A man who controlled a café in Rivière des Prairies until it was shut down last year because the police felt it posed too high a risk to public safety insisted he does not do business with street gangs.

"No one sells drugs for me, because I don't sell drugs," Vincenzo Padula said Wednesday during the second day of a hearing before the Régie des alcools, des courses et des jeux.

Padula was addressing the most serious allegation among many levelled at him and the café. They were made by unnamed police informants who alleged last year that the Café Bar Ferrari became the target of a series of increasingly violent incidents because Padula refused to pay members of a street gang who had sold drugs for him.

Padula has denied every allegation made during the hearing. But the two liquor board members presiding over the hearing - Michel Gougeon and Daniel Lord - noticed contradictions in his testimony. At first, Padula claimed his only knowledge of street gangs came through what he learned from the news. Later on, his testimony changed and he said street gangs are "a problem everywhere in Rivière des Prairies" and recounted stories of people he knew personally who had run-ins with gangs.
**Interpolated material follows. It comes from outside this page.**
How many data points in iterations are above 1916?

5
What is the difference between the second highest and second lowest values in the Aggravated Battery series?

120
When asked to read a police report prepared for the hearing, Padula repeated several times that he didn't know where the allegations contained in it could have come from.
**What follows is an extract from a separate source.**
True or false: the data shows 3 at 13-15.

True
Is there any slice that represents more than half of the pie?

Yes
"This makes no sense to me," he said while reading the document. "Someone saying that you can get large quantities of cocaine at Ferrari. This makes no sense."
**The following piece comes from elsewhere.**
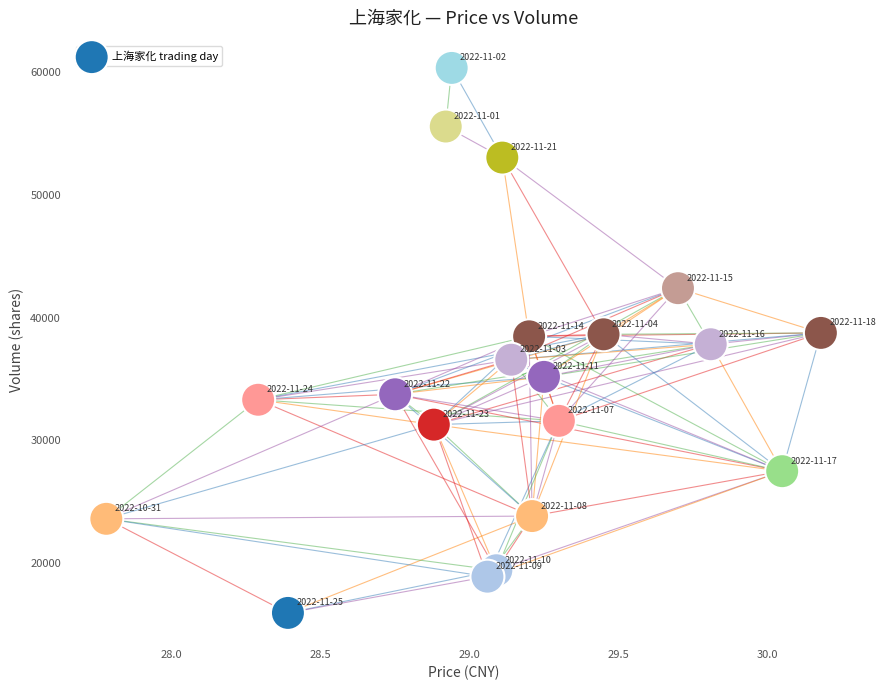

How many data points are displayed?

20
Gougeon noted Padula constantly referred to the café on André Ampère Ave., which was closed in June on a request from the Montreal police, as "my bar" even though his mother, Caterina, is officially the owner. Padula called it a natural reference because he put in more than 60 hours a week at the café before it was closed. The Padulas are seeking to have it reopened even though, Padula said Wednesday, he plans to move it as soon as possible because of the street gang problem.

Padula said he ran a clean establishment and no drugs were sold there. He said a brother, who has a criminal record with convictions for serious crimes, "had no involvement with the bar."

According to police, the same brother was seen with a member of the Bo-Gars street gang inside the café days before its doors were shut.